── EXTRAIT DU TEXTE
Khan Academy : Révolution Éducative ou Risque pour l'Histoire ?

Classé dans D'autres sujets

Écrit le en français avec une taille de 14,46 KB

L'Impact de la Khan Academy sur l'Éducation

La Vision de Bill Gates pour Khan Academy

Bill Gates aime beaucoup Salman Khan, à tel point que la Fondation Bill et Melinda Gates verse de l'argent à sa Khan Academy, un silo Internet de plus de 2 100 tutoriels vidéo gratuits et téléchargeables sur le calcul, la physique, la chimie organique, etc. L'Académie de M. Khan n'a qu'une seule «faculté», mais mes propres étudiants apprécient le style d'enseignement fluide de M. Khan, et ils consultent ses clips sur les équations du second degré, les sections coniques et ces problèmes de mots détestés impliquant des trains. L'approche vidéo de Khan est-elle une «rupture technologique» qui sape le modèle éducatif existant, le rendant plus rapide, meilleur et moins cher ? M. Gates le pense. «C'est une révolution», se réjouit-il. «Tout le monde devrait y jeter un œil.» (www.khanacademy.org) Coiffé de son chapeau de réformateur de l'éducation, M. Gates se déclare «très heureux».

Khan Academy : Un Tuteur en Sciences, Mais Quid de l'Histoire ?

M. Khan, selon tous les rapports, est un tuteur divertissant, fiable et utile en mathématiques et en sciences. Cependant, quand il aborde l'histoire, c'est une tout autre histoire, et cela révèle quelque chose d'inquiétant concernant le potentiel caché de l'apprentissage sur Internet, surtout si, comme certains le prédisent, la Khan Academy est l'avenir de l'éducation.

Analyse de la Vidéo "Seconde Guerre Mondiale au Vietnam"

Voulant connaître l'avis de M. Khan sur un sujet non scientifique, j'ai visionné sa vidéo «Aperçu historique des États-Unis : de la Seconde Guerre mondiale au Vietnam».

L'écran ressemble à une salle de classe bidimensionnelle et compressée : on y voit un tableau noir combiné à un babillard, des dates colorées et sinueuses défilant sur un calendrier, des photos aléatoires (Hitler, Spoutnik, Youri Gagarine, champignon atomique), et de minuscules cartes. M. Khan reste hors écran, mais écrit ou encercle des éléments à l'écran avec son pointeur et fournit ses voix off caractéristiques, souvent essoufflées.
────
── EXTRAITS DE DONNÉES
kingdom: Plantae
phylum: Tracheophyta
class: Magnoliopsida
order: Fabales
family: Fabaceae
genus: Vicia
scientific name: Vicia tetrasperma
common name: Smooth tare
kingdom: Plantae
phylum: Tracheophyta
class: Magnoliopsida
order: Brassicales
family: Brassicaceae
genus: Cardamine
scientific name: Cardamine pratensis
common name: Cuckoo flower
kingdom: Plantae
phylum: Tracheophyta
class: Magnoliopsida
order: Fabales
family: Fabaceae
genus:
────
● CONSIGNE A
D'après l'article sur la Khan Academy, combien de tutoriels vidéo la Khan Academy propose-t-elle ?
● CONSIGNE B
Recopiez tel quel le passage de l'article sur la Khan Academy allant de « Analyse de la » jusqu'à « caractéristiques, souvent essoufflées. » inclus.
Les entrées n'ont aucun lien avec l'article sur la Khan Academy.

● RÉPONSE COMPLÈTE A
Plus de 2 100 tutoriels vidéo gratuits et téléchargeables.

● RÉPONSE COMPLÈTE B
Analyse de la Vidéo "Seconde Guerre Mondiale au Vietnam"

Voulant connaître l'avis de M. Khan sur un sujet non scientifique, j'ai visionné sa vidéo «Aperçu historique des États-Unis : de la Seconde Guerre mondiale au Vietnam».

L'écran ressemble à une salle de classe bidimensionnelle et compressée : on y voit un tableau noir combiné à un babillard, des dates colorées et sinueuses défilant sur un calendrier, des photos aléatoires (Hitler, Spoutnik, Youri Gagarine, champignon atomique), et de minuscules cartes. M. Khan reste hors écran, mais écrit ou encercle des éléments à l'écran avec son pointeur et fournit ses voix off caractéristiques, souvent essoufflées.